PSB tenta reverter decisão do STJ que reduziu pena de Lula

A legenda apresentou ação no Supremo Tribunal Federal para suspender os efeitos da decisão proferida pelo Superior Tribunal de Justiça que reduziu a pena do ex-presidente Lula. Na ação, o partido questiona a utilização de um postulado que não existe no ordenamento jurídico brasileiro

Conjur - O Partido Socialista Brasileiro (PSB) apresentou, nesta sexta-feira (16/8), uma ação ao Supremo Tribunal Federal para suspender os efeitos da decisão proferida pelo Superior Tribunal de Justiça que reduziu a pena do ex-presidente Lula em um terço, para 8 anos, 10 meses e 20 dias. 

Na ação, o partido questiona a utilização do postulado francês pas de nullite sans grief, relacionado à teoria do prejuízo demonstrado, para declaração de nulidade, "algo que prejudica milhões de jurisdicionados pelo Brasil em termos de violação do devido processo legal por parte da autoridade judicial e do sistema de justiça".

"É preciso sustar a eficácia, tanto da utilização do suposto postulado do pas de nullité sans grief como verdadeiro “princípio geral do direito”, e do próprio art. 563, do Código de Processo Penal, na parte em que menciona a não declaração de nulidade sem prejuízo (para a acusação e para a defesa), por violação ao art. 5º, inciso LIV, da CF/88 (devido processo legal)", diz a ação.

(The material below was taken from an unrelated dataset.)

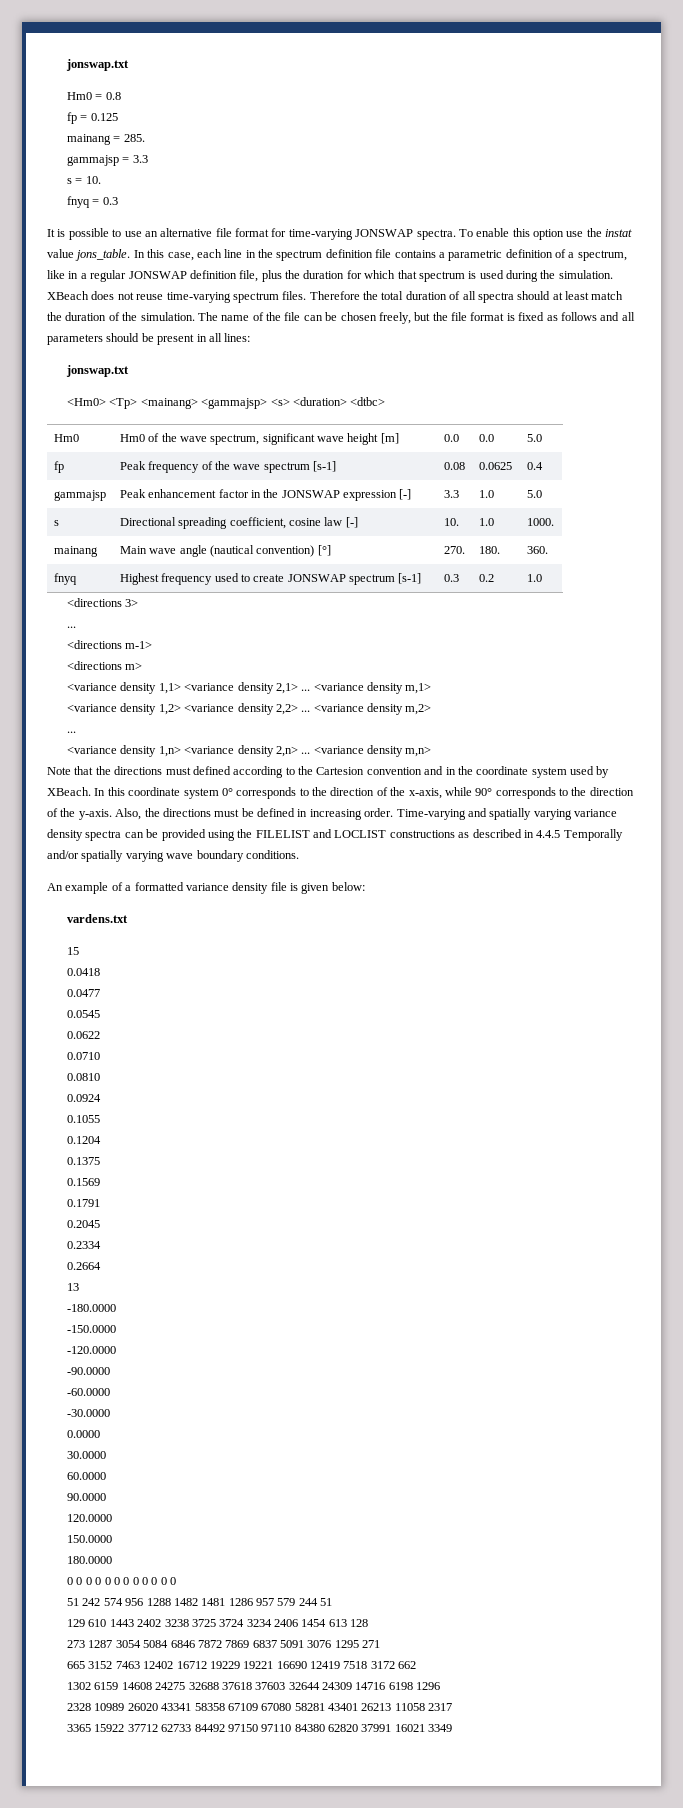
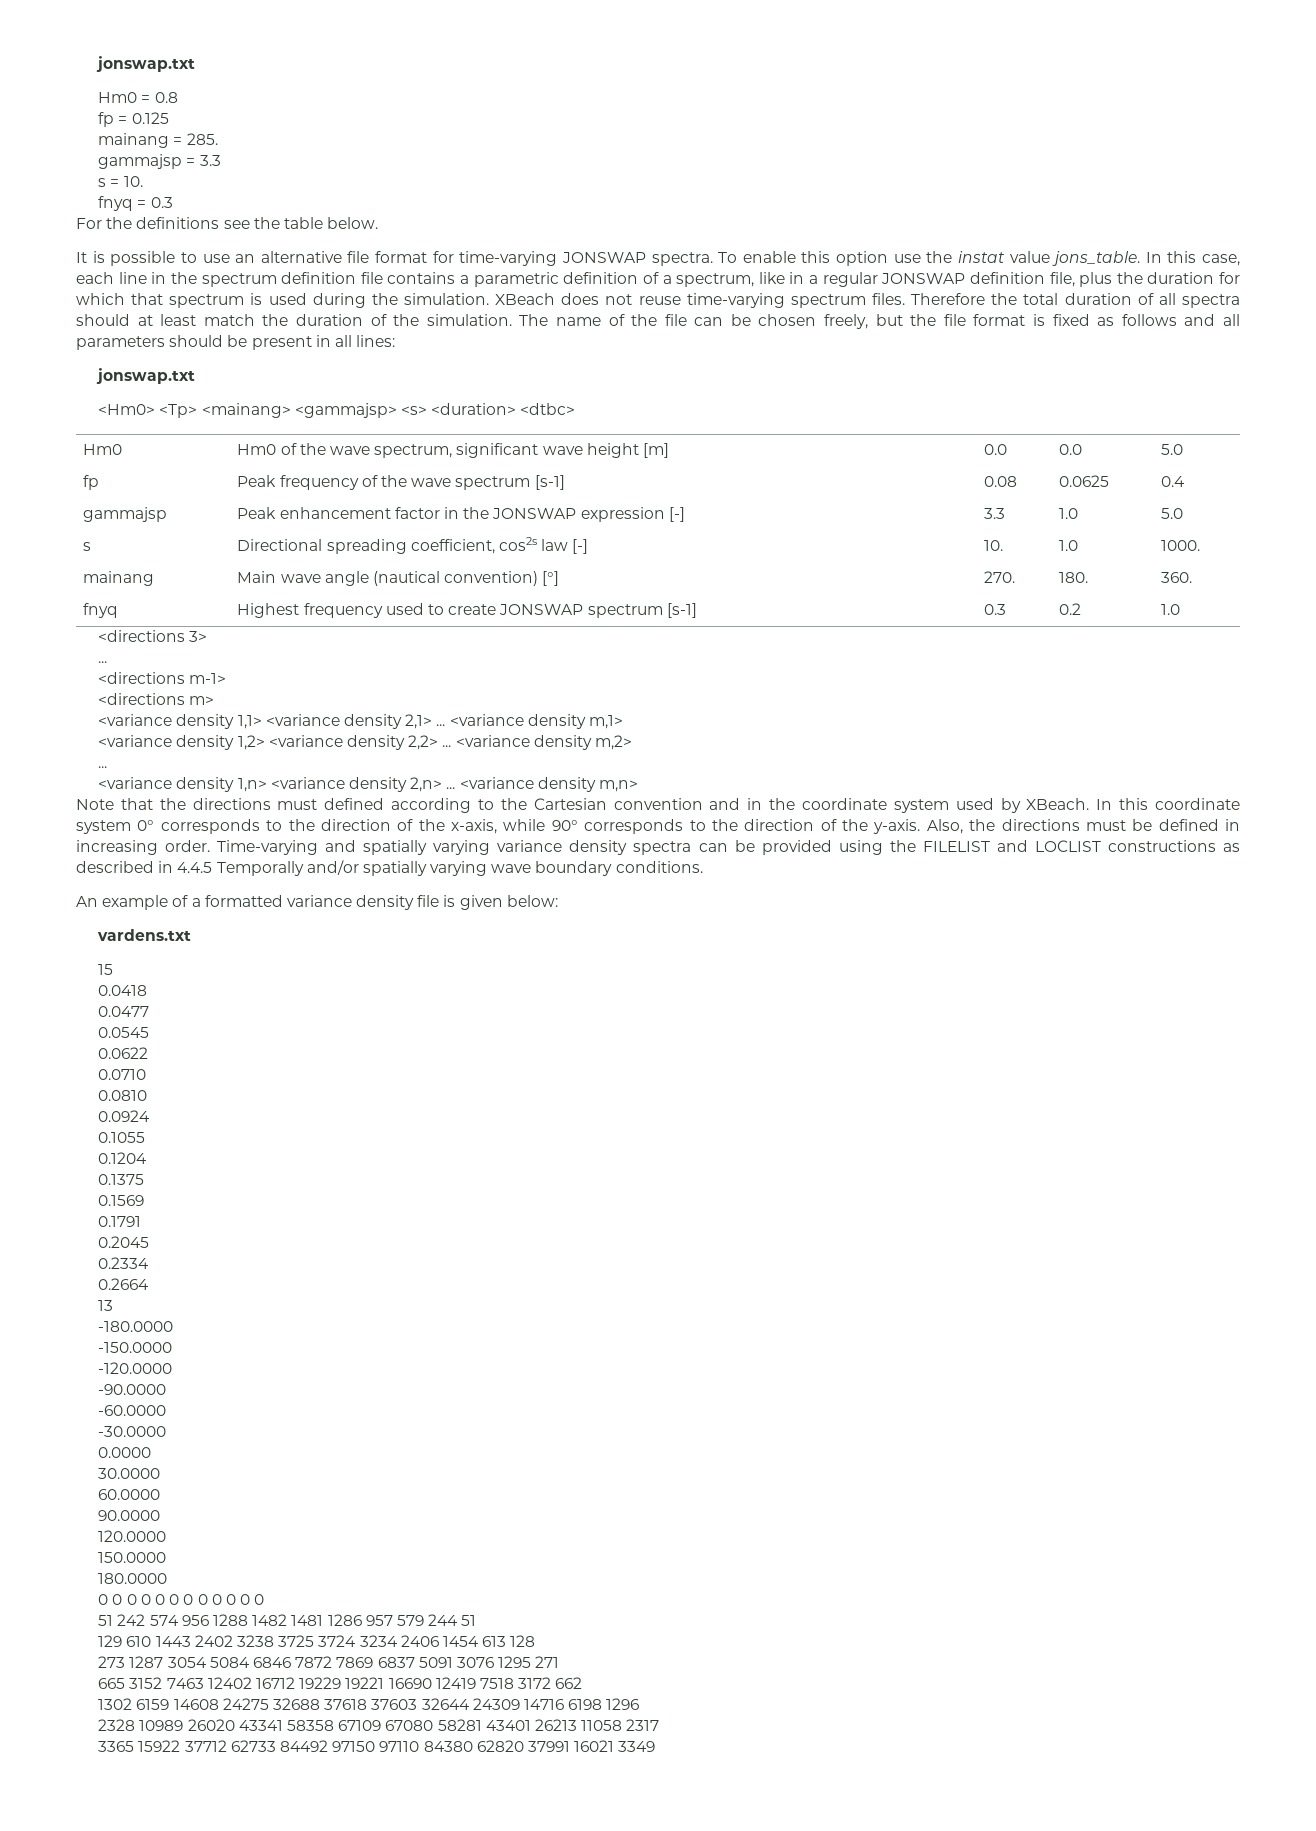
(118, 201) none -> [76,217,379,229] // For the definitions see the table below.
[288,518,321,526] cosine -> [498,537,538,551] cos2s
[316,767,365,775] Cartesion -> [533,798,607,810] Cartesian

Segundo a legenda, o pas de nulitté sans grief, além de não existir no ordenamento pátrio como princípio geral do direito, e de fragilizar a imparcialidade, o devido processo legal e o princípio republicano, também serve para desvirtuar a forma do processo penal como garantia do acusado, transformando o réu em mero objeto de pretensões processuais, despido de sua dignidade.

"A regra inerente ao sistema geral das nulidades no Processo Penal deve ser tratada de maneira diferente da que ocorre no âmbito juscivil, vale dizer, não há possibilidade de aplicar o suposto postulado “pas de nulitté sans grief” ao Processo Penal, sem violar o princípio da igualdade e da desigualdade, a despeito da controversa concepção de “bens jurídicos” diferentes".

A ADPF foi patrocinada por vários escritórios de advocacia de do Distrito Federal, Goiás, Santa Catarina e Rio de Janeiro, assinada pelos advogados Rossini Corrêa, Thiago Pádua, Dinah Lima, Lucas Rivas, Airto Chaves, Mariana Tripode, Danilo Vasconcelos, Tiago Oliveira e Leonanrdo de Paula.

Na decisão, o STJ fixou que apesar de não ver ilegalidade ou arbitrariedade na condenação, dado o excesso, reduziu o patamar estipulado e fixou a pena-base em cinco anos de reclusão.